O estudo fornece uma longa lista de alimentos ultraprocessados, incluindo: nuggets de peixe; snacks doces e salgados embalados; pães embalados; produtos à base de carne que foram reconstituídos com a ajuda de nitritos ou outros conservantes sem sal; e alimentos "feitos principalmente ou inteiramente de açúcar, óleos e gorduras".
Alguns exemplos de substâncias adicionadas durante o processamento industrial incluem agentes aromatizantes, corantes, umectantes, emulsificantes e adoçantes artificiais. Muitas vezes, são adicionados para "imitar propriedades sensoriais" ou "disfarçar qualidades indesejáveis".
Nenhuma ligação de câncer com menos alimentos processados
Na outra extremidade do espectro de produtos estão os alimentos básicos, como “frutas, vegetais, leguminosas, arroz, macarrão, ovos, carne” que sofreram processamento mínimo ou nenhum processamento.

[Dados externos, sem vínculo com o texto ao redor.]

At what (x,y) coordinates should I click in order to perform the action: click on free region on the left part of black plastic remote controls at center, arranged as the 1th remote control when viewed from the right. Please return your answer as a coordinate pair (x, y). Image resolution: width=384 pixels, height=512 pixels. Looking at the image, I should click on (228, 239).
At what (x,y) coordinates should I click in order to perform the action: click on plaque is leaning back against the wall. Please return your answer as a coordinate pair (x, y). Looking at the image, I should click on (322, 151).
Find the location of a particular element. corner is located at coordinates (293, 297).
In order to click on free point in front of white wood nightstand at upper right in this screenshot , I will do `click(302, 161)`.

Eles são normalmente "frescos ou secos, moídos, resfriados, congelados, pasteurizados ou fermentados".
No meio estão os alimentos menos processados, que incluem "vegetais enlatados com adição de sal, frutas secas revestidas de açúcar" e carne que foi "preservada apenas por salga", além de "queijos e pães recém-feitos sem embalagem".
O estudo não descobriu nenhuma ligação significativa entre o câncer e o consumo de menos alimentos processados, e um menor risco de câncer geral e câncer de mama com a ingestão de alimentos frescos e minimamente processados.

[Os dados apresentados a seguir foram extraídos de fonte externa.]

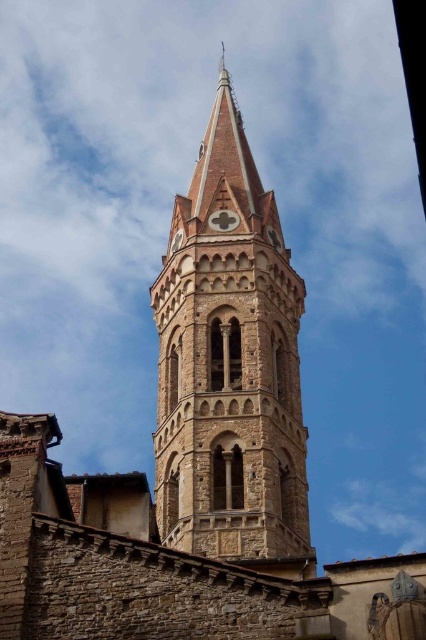
You are a maintenance worker needing to inspect both the brown stone tower at center and the matte stone clock at upper center. Given that your ladder can extend up to 8 meters, can you safely reach both objects without moving the ladder?

The brown stone tower at center and the matte stone clock at upper center are 8.56 meters apart from each other. Since the ladder can only extend up to 8 meters, it is not long enough to reach both objects safely without moving the ladder.

You are standing at the base of the bell tower and looking up. There are two points marked on the tower. Which point, point (227, 234) or point (233, 225), is closer to you?

Point (227, 234) is in front of point (233, 225), so it is closer to you.

You are an architect examining the bell tower and notice the brown stone tower at center and the matte stone clock at upper center. Which object is significantly larger in height?

The brown stone tower at center is much taller than the matte stone clock at upper center.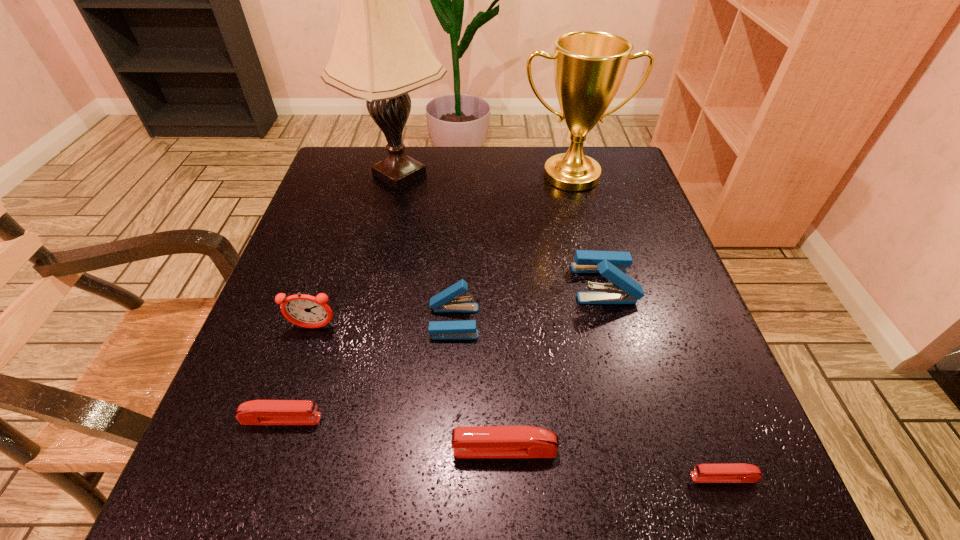
Find the location of a particular element. free space at the far left corner is located at coordinates (381, 186).

Where is `vacant space at the far right corner`? This screenshot has width=960, height=540. vacant space at the far right corner is located at coordinates (623, 155).

Identify the location of free space between the third nearest stapler and the right blue stapler. This screenshot has width=960, height=540. (443, 351).

You are a GUI agent. You are given a task and a screenshot of the screen. Output one action in this format:
    pyautogui.click(x=<x>, y=<y>)
    Task: Click on the vacant space in between the tallest object and the reddish-pink alarm clock
    The height and width of the screenshot is (540, 960).
    Given the screenshot: What is the action you would take?
    pyautogui.click(x=356, y=251)

In order to click on vacant point located between the third tallest stapler and the farthest stapler in this screenshot , I will do `click(555, 367)`.

The image size is (960, 540). What are the coordinates of `vacant point located between the award and the nearest red stapler` in the screenshot? It's located at (647, 327).

Identify the location of blank region between the third farthest object and the beige lamp. The image size is (960, 540). (502, 229).

This screenshot has width=960, height=540. Identify the location of free space between the left blue stapler and the gold award. (513, 249).

Locate an element on the screen. This screenshot has width=960, height=540. vacant area that lies between the nearest object and the biggest red stapler is located at coordinates (614, 463).

The width and height of the screenshot is (960, 540). Identify the location of empty space that is in between the third nearest object and the seventh shortest object. (426, 298).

Ao elogiar os pesquisadores pelos dados detalhados que analisaram e coletaram sobre dieta e câncer, bem como pelas múltiplas análises estatísticas que realizaram, Lajous e Monge, no entanto, observam que os "resultados interessantes requerem replicação e refinamento adicional".
Eles também destacam que, embora o sistema de classificação de alimentos usado na pesquisa “possa ser útil para fins descritivos e para replicação”, ele não fornece necessariamente o tipo de detalhe útil para consumidores e formuladores de políticas.
Lajous e Monge concluem:
“Deve-se tomar cuidado para transmitir os pontos fortes e as limitações desta última análise ao público em geral e para aumentar a compreensão do público sobre a complexidade associada à pesquisa nutricional em populações de vida livre.”